**CONSEGNA 1**
Rispondi a queste domande sull'intervista su Chicago:
(a) Per quanto tempo Chicago è stata la casa di T.L.?
(b) Quando T.L. ha avviato la ricerca che ha portato la polvere nello studio?
(c) Come definisce T.L. il pavimento?
**CONSEGNA 2**
Prosegui l'intervista su Chicago a partire dall'ultima frase riportata.

**ESTRATTO DELLA FONTE**
---------------
T.L.: È stata la mia casa per circa sei anni. Chicago è come un gigante assopito. Ripensandoci mi provoca un sentimento di tristezza, ma sicuramente è un luogo pacifico per riflettere e creare. (yo and oy, 12).
M.C.: Perchè pensare a Chicago ti procura tristezza? Cosa ti viene alla mente? (clits, 8).
T.L.: Pensavo ai recenti episodi di violenza tra la popolazione di colore e le forze di polizia.
Io, da artista, cerco comunque di dedicarmi al mio lavoro. La continua ricerca di nuove soluzioni per i miei disegni, resta il mio obiettivo primario.
Credo che per adattarsi alla città occorra lasciarsi trasportare da un ritmo naturale, un caos. È difficile che gli oggetti, i materiali, i disegni siano completamente autonomi e che non si contamino l’un l’altro. E’ quello che mi è successo quando libbre di polvere di graffite sono diventate parte integrante dello studio. Quattro anni fa, quando ho avviato questo tipo di ricerca, ho instaurato una sorta di conflitto tra la pulizia, la sicurezza e la legittimità del segno e delle macchie. Ho trovato un terreno fertile di lavoro nell’oscillazione costante nel tempo, nell’accumulo di residui e nel gioco dell’improvvisazione, spesso utile a risolvere numerosi problemi spaziali. Conferisco inoltre massima importanza al pavimento, una sorta di zona franca di pace che è in grado di fermare ciò che è sfuggente, con un carattere quasi spietato. La fuliggine scura, “contagiosa”, che uso nelle mie opere mi aiuta a cancellare anche la sterilità insipida dell’atelier, a mio parere totalmente inefficace. (tee, 8).
---------------
**RIGHE DI DATI**
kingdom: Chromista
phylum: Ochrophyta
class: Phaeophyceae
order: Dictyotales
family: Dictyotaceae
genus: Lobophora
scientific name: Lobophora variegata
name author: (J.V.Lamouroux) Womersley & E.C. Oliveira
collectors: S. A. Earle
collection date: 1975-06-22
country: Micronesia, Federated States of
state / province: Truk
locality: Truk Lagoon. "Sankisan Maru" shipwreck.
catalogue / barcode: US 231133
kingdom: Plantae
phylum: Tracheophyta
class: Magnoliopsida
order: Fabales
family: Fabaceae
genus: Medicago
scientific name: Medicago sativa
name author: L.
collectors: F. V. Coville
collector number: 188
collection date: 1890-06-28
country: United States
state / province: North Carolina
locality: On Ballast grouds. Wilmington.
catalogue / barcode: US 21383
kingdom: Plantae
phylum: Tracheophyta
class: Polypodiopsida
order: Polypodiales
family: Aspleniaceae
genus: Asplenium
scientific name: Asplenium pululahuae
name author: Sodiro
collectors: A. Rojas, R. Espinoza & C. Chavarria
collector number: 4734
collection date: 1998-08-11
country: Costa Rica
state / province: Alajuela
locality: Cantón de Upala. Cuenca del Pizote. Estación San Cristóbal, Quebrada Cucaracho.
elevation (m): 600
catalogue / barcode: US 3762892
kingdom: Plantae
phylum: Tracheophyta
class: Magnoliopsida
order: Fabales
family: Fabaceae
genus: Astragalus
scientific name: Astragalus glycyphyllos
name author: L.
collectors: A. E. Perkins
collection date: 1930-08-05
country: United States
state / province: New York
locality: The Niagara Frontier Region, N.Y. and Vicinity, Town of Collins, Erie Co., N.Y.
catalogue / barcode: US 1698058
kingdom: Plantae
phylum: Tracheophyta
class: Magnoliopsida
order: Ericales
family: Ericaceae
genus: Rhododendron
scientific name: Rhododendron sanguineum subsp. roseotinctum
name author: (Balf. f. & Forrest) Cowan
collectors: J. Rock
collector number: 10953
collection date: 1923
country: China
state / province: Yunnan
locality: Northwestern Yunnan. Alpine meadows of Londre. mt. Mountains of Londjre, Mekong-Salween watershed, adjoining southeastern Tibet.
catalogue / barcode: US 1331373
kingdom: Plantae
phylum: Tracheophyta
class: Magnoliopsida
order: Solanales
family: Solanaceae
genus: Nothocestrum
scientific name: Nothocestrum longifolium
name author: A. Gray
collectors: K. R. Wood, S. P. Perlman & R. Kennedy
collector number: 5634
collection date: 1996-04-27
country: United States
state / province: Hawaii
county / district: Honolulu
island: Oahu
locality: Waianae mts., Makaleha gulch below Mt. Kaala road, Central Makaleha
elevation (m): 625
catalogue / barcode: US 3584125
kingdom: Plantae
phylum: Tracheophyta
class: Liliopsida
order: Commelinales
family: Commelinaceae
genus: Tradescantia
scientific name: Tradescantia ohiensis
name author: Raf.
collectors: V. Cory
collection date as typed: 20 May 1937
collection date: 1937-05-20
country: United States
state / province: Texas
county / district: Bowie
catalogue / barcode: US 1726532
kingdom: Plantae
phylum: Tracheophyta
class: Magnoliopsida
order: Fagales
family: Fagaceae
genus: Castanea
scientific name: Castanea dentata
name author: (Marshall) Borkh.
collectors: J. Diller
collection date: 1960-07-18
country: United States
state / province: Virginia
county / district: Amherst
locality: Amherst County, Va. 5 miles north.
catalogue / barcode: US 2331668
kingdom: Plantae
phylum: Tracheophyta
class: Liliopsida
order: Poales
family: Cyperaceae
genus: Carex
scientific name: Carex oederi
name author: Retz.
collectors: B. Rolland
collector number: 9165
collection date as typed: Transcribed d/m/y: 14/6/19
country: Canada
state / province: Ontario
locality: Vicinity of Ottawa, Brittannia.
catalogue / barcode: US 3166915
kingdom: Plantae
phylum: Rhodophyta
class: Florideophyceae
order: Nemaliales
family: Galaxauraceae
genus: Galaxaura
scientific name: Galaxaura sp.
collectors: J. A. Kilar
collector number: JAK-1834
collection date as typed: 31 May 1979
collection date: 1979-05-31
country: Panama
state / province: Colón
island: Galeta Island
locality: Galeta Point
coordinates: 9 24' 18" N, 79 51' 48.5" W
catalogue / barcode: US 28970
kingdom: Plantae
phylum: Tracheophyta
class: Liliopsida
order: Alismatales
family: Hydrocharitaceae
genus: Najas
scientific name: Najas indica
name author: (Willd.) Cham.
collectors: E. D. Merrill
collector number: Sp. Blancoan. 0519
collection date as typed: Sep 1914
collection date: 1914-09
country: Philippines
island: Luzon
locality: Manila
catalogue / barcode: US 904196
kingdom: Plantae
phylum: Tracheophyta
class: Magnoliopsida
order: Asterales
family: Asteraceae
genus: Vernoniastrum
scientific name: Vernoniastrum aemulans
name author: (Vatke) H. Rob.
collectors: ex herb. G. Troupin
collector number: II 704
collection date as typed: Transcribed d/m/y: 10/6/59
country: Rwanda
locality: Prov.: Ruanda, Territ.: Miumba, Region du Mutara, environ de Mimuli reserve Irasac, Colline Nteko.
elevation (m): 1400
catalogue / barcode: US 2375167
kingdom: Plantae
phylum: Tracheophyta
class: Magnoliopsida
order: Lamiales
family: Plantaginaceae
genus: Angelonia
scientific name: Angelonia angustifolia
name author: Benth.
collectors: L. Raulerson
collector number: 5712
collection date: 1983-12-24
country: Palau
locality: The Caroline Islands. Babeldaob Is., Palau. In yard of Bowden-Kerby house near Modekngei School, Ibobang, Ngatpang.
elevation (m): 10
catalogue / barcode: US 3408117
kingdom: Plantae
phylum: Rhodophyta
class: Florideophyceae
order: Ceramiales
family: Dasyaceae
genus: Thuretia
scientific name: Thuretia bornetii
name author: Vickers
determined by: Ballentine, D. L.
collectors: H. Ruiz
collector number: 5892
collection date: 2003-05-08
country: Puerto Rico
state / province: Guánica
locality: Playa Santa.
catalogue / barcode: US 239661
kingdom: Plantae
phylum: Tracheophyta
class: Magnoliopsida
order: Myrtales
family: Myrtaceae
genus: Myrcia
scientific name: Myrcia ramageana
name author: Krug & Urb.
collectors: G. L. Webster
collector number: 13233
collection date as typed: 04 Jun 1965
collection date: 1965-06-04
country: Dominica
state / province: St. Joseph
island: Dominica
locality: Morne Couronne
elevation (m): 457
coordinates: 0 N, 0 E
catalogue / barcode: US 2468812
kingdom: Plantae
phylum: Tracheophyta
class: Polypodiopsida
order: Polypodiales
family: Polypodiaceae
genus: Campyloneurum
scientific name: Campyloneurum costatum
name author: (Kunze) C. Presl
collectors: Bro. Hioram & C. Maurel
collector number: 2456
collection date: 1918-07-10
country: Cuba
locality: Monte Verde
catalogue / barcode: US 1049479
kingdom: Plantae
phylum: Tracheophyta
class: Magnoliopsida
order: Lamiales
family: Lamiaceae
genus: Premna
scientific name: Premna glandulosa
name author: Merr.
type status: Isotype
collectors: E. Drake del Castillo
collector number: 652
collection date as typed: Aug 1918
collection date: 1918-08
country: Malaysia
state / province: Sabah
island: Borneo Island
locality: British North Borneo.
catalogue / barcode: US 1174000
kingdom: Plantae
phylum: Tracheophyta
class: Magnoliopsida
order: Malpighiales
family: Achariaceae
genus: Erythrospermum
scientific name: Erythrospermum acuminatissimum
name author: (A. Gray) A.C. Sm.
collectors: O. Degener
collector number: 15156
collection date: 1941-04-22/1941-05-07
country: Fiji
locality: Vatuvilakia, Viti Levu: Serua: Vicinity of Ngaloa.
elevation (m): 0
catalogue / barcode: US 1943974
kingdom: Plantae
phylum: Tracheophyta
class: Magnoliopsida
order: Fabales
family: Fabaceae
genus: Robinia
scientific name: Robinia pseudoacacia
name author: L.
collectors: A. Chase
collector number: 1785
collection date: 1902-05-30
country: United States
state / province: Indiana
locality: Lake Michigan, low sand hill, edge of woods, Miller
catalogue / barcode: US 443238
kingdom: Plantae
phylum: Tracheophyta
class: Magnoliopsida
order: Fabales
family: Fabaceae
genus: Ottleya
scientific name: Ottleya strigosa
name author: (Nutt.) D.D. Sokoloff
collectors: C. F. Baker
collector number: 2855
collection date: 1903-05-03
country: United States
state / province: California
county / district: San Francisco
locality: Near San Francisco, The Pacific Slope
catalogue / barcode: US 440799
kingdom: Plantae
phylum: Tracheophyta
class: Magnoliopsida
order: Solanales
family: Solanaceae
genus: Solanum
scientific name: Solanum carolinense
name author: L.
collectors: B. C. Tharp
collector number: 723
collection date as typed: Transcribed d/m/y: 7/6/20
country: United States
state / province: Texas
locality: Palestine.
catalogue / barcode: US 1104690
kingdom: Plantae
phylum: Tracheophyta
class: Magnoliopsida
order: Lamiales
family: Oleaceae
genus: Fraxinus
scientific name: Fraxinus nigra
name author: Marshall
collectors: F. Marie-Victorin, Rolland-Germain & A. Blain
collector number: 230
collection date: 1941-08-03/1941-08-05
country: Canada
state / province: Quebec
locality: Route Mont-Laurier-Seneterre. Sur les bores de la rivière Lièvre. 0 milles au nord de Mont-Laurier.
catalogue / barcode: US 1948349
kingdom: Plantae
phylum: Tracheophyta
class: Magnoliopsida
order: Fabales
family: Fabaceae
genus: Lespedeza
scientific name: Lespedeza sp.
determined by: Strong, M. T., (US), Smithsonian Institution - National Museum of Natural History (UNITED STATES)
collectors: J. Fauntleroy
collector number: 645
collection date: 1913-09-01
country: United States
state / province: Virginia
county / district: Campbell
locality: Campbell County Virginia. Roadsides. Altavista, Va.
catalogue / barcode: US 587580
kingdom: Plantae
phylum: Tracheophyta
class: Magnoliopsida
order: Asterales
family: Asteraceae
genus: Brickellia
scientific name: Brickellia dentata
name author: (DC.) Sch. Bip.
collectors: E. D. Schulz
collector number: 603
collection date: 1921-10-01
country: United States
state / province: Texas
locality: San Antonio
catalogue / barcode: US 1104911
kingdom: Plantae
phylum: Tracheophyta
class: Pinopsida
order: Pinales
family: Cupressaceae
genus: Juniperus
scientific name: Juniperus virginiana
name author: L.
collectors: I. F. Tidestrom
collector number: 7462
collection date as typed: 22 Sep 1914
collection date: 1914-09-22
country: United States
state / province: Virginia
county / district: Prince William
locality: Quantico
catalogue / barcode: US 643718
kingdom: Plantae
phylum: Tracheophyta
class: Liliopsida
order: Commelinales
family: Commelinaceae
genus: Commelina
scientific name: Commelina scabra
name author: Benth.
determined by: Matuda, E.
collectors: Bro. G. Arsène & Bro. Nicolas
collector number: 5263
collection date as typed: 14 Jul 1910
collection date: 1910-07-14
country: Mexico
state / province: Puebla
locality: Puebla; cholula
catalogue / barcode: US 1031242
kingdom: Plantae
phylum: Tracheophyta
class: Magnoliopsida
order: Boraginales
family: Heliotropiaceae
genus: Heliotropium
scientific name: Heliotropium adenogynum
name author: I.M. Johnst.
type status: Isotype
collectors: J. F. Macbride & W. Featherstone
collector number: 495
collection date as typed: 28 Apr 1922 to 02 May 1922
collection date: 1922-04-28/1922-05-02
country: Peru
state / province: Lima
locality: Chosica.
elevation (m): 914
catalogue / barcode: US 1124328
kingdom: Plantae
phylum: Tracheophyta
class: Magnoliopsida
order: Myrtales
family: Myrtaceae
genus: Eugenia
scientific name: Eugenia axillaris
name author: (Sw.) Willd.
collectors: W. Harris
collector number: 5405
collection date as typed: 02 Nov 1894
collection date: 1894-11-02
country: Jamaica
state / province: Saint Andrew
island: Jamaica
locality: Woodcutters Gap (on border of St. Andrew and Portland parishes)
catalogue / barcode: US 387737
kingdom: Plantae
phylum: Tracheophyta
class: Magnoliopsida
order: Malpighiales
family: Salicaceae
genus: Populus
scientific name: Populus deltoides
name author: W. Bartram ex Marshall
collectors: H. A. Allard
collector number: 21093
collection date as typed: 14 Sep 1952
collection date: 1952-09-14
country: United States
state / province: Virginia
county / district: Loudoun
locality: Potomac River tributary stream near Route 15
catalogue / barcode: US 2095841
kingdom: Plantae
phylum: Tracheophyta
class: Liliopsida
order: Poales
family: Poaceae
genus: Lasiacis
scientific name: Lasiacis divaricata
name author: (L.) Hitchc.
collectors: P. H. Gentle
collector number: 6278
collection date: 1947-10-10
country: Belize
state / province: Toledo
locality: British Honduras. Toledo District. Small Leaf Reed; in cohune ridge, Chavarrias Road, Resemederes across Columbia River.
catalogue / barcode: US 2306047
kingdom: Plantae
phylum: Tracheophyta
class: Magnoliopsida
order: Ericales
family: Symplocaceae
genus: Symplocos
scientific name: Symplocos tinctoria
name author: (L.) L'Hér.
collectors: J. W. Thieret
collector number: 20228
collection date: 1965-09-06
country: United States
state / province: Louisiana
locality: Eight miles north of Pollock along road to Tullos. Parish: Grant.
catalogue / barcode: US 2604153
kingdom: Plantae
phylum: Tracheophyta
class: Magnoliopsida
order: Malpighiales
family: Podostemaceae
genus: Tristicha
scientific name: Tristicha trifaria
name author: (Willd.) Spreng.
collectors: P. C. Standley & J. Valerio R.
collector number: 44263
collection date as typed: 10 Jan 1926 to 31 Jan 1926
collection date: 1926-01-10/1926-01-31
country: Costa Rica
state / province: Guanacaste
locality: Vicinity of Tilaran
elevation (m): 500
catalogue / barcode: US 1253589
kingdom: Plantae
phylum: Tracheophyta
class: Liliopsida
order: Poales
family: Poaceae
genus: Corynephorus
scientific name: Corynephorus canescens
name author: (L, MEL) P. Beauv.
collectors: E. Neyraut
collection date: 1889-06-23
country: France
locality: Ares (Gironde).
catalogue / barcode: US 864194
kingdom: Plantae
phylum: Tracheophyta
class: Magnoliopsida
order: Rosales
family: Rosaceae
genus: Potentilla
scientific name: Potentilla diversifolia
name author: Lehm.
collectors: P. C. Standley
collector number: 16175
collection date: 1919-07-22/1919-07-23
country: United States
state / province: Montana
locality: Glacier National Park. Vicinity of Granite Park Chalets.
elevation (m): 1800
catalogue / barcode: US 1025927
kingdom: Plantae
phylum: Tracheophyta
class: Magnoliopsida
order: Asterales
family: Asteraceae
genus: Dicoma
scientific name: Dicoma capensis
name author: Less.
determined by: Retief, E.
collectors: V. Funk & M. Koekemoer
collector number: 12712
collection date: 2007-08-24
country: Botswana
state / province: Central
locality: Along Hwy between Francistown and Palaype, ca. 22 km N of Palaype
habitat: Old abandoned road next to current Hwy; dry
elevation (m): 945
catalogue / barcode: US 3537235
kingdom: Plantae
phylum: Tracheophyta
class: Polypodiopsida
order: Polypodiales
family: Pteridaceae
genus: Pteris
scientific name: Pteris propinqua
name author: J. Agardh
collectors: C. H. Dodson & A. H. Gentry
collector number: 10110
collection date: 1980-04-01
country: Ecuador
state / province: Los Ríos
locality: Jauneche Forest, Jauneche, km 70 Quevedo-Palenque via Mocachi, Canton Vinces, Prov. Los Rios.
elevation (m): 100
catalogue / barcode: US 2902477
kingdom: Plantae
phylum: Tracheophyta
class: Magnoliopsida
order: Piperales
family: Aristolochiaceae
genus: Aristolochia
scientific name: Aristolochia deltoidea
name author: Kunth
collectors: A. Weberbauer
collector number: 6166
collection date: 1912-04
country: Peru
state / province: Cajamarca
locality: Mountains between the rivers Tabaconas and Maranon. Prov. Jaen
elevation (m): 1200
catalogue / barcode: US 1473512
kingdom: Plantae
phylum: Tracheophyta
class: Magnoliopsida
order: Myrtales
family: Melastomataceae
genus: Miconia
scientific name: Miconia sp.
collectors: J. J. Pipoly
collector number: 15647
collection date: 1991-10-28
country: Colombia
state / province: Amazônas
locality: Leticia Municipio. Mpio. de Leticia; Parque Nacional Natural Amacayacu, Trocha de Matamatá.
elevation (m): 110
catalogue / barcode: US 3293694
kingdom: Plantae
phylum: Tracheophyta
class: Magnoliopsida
---------------
**RISPOSTA SCRITTA 1**
(a) Per circa sei anni.
(b) Quattro anni fa.
(c) Come una sorta di zona franca di pace, in grado di fermare ciò che è sfuggente.

**RISPOSTA SCRITTA 2**
M.C.: Senti di aver bisogno di purificare te stesso dal mondo, prima di realizzare un’opera? (mends, 16).
T.L.: In un certo senso, nel mio studio riesco a operare senza alcuna distrazione. (tees e score, 20).
Punteggio aggiornato: Lewis 40, Cattelan 40
M.C.: Parlami dei disegni testuali al Museo Marino Marini (we e wo, 26).
T.L.: Stavo scrivendo sul mio scorso lavoro e continuavo a inciampare su alcune parole. Così ho incominciato a costruire una dichiarazione socio-politica per aforismi, che in seguito è diventata la base linguistica e formale su cui ha preso vita un intero ciclo di opere. I disegni testuali al Museo Marino Marini sono opere recenti che provengono da questo progetto, avviato cinque anni fa. (rage, 20)
M.C.: Non c’è molto su cui discutere. Cosa è questa dichiarazione? (scored e mood, 29).
T.L.: La dichiarazione è “Persone… [revisione]…. persone”. Si tratta di una frase corretta dal punto di vista grammaticale. Sono circa sessanta caratteri, disposti in cinque linee di testo, che occupano tavole di 84 pollici per 60. Le lettere sono selezionate a seconda della mia sensibilità. Ad esempio, se sono interessato a spingere il linguaggio alla sua origine, arrivando alla mera percezione, uso allora un particolare gruppo di lettere per realizzare un disegno. Se invece ho intenzione di riferirmi al colore rosso, ai cittadini del Colorado, oppure alla controversa bevanda energizzante Four Loko, utilizzo un’altra combinazione di lettere che possano divenire parte integrante del disegno.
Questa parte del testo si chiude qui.